Partai-partai politik absen dalam melaksanakan fungsi-fungsi politiknya. Ironis, provinsi sebesar Jawa Tengah sepi dari perdebatan-perdebatan tentang calon yang mencerahkan.
Saat ini tidak ada pandangan tokoh-tokoh, terkecuali satu-dua tokoh, yang itupun tidak jelas latar belakang dan kiprahnya dalam partai politik.
Faktor penyebab ketidakgairahan partai-partai politik itu menurut NHS antara lain:
Pertama, kondisi politik saat ini belum keluar dari suasana kebatinan Pilpres 2024.
Arus sedang berkembang untuk melestarikan sekondan pengusung antarpaslon.
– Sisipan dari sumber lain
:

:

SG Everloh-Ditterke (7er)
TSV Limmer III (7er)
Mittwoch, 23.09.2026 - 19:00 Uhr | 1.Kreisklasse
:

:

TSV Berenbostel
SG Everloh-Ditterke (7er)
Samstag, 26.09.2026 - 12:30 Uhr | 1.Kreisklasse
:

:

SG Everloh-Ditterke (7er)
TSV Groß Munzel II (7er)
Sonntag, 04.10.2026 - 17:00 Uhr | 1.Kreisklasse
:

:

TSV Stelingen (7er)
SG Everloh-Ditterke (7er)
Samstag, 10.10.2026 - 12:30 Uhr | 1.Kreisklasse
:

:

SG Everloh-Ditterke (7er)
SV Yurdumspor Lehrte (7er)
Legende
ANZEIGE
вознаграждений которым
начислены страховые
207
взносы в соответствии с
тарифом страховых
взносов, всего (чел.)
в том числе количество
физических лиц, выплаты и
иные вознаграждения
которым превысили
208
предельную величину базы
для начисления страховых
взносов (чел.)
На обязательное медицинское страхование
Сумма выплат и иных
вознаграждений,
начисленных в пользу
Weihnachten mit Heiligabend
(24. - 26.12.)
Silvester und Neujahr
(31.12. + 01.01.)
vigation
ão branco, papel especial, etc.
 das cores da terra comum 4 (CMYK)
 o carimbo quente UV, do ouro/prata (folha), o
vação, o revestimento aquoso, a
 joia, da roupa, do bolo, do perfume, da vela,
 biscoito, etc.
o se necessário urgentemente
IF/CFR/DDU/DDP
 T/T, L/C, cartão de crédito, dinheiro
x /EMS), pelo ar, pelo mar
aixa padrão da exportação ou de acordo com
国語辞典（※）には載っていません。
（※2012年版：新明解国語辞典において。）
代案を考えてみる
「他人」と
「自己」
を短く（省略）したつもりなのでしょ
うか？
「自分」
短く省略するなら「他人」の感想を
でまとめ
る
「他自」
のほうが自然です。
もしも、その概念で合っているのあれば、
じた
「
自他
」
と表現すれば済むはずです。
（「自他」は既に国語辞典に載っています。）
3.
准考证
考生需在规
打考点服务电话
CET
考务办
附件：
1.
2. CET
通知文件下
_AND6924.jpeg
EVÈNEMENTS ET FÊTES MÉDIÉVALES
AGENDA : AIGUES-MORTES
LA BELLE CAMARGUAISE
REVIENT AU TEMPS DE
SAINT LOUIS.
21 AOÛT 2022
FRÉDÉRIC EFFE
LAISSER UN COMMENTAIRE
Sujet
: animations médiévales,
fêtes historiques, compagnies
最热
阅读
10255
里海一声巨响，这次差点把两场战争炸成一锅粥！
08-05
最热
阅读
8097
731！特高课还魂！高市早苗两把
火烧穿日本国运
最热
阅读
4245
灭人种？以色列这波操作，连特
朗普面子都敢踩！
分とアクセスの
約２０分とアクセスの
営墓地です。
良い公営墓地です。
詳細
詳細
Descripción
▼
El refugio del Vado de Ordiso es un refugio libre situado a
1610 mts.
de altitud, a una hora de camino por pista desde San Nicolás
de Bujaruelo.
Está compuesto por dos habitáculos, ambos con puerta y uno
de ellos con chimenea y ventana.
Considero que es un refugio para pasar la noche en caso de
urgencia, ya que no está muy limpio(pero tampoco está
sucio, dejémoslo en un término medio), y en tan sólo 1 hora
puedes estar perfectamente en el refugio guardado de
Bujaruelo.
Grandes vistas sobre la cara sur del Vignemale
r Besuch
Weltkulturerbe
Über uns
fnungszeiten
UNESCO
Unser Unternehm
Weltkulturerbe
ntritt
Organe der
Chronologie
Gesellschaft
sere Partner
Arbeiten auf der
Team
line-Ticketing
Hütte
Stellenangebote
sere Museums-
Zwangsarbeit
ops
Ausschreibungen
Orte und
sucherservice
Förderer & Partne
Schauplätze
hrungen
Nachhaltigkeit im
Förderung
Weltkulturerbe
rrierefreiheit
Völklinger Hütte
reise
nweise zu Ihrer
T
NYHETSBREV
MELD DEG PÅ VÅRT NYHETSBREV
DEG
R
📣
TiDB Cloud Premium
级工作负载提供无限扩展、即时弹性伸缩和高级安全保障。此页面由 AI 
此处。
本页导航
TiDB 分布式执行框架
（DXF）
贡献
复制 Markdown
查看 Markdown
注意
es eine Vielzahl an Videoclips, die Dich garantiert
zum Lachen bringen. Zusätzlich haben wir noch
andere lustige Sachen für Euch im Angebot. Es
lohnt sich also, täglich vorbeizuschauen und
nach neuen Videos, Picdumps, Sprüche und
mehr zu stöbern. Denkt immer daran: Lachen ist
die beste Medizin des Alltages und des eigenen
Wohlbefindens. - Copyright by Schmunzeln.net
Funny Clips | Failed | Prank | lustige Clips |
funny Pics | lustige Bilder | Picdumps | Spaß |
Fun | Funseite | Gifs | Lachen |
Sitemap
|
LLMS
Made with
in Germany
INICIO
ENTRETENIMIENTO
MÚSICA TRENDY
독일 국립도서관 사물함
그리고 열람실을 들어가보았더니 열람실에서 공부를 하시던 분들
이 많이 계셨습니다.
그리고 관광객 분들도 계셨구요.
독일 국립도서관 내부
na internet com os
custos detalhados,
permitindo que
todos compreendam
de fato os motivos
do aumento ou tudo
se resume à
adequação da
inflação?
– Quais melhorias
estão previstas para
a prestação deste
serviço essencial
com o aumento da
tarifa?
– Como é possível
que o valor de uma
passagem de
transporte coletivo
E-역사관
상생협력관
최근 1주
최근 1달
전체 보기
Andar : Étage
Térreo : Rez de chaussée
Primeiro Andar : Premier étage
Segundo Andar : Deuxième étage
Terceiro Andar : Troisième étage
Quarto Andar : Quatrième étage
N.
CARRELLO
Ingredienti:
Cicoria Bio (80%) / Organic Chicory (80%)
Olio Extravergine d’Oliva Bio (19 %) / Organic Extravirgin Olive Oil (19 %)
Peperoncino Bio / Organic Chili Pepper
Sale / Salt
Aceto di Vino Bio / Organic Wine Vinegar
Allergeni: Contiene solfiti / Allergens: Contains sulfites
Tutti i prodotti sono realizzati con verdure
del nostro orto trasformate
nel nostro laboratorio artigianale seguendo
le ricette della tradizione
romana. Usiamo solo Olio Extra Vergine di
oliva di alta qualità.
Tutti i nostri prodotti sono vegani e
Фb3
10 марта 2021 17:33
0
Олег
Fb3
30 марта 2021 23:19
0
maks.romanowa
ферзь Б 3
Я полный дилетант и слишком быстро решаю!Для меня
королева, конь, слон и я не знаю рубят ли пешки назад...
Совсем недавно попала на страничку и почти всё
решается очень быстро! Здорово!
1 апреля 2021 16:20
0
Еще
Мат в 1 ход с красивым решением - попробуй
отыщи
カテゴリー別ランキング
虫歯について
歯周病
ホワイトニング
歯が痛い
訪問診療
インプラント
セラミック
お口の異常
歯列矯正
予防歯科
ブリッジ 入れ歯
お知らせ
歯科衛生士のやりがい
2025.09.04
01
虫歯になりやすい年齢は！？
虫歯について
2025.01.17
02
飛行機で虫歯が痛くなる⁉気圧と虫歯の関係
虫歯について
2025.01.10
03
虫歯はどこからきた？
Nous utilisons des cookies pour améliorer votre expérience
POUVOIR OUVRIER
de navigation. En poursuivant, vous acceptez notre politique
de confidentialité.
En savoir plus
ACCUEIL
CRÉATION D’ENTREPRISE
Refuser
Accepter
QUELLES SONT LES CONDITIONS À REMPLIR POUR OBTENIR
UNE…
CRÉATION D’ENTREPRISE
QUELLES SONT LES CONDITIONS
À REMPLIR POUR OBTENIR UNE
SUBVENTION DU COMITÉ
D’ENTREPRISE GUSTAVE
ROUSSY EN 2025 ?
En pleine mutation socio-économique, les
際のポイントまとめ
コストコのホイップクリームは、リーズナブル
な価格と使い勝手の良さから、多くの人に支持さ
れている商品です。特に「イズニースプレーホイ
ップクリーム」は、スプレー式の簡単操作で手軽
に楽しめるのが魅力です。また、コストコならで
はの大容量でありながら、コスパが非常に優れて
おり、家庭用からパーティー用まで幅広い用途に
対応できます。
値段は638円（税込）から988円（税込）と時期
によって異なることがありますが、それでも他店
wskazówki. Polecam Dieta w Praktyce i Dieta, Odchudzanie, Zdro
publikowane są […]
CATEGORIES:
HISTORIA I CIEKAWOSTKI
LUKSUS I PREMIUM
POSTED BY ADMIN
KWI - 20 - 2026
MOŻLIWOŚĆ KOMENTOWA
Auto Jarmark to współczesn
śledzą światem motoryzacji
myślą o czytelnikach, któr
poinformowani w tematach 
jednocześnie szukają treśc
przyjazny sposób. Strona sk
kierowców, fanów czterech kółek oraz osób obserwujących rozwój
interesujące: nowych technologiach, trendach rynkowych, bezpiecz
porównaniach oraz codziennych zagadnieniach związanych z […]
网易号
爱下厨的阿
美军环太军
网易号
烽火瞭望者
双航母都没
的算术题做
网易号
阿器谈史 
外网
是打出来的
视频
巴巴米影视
Dengan komposisi hanya sedikit saja berubah, tetapi pada intinya arus yang mengutamakan terhadap kepentingan dinasti. Ekornya masih terasa sekarang ketika menghadapi pilkada 2024.
Kedua, kondisi ini ditunjang oleh absensinya fungsi-fungsi politik parpol, terutama fungsi sebagaimana diamanatkan undang-undang mengenai disfungsionalitas rekrutmen oleh partai politik.
Pewacanaan dalam pilkada ini hampir tidak menyerentakkan cara pandang yang sama di antara elit-elit partai politik. Alih-alih pada level yang mencerdaskan, apalagi dalam tingkat grassroot, elit di level provinsi dan kabupaten/kota saja memang tidak memperoleh tempat.
“Inilah kegagalan desentralisasi politik, karena salah satu tujuan dari pilkada itu adalah desentralisasi politik,”tuturnya.
Ketiga, kita sedang mengalami deinstitusi demokrasi. Lembaga-lembaga negara sebagian diantaranya merosot perannya, dan sebagian menilai tidak lagi se- kredibel pada masa-masa lalu. Pada masa bersamaan pemilih juga mengalami deraan kapasitas politiknya.
“Masalah ini sebetulnya sudah lama, tetapi semakin terkonfirmasi saat pasca-pilpres dan pra-pilkada 2024 ini,”ujar penulis beberapa buku tentang pemilu itu.
Kondisi ini akan makin menyulitkan posisi pemilih. Kecuali pemilih sekadar objek politik dari mereka yang punya kuasa dan punya banyak uang.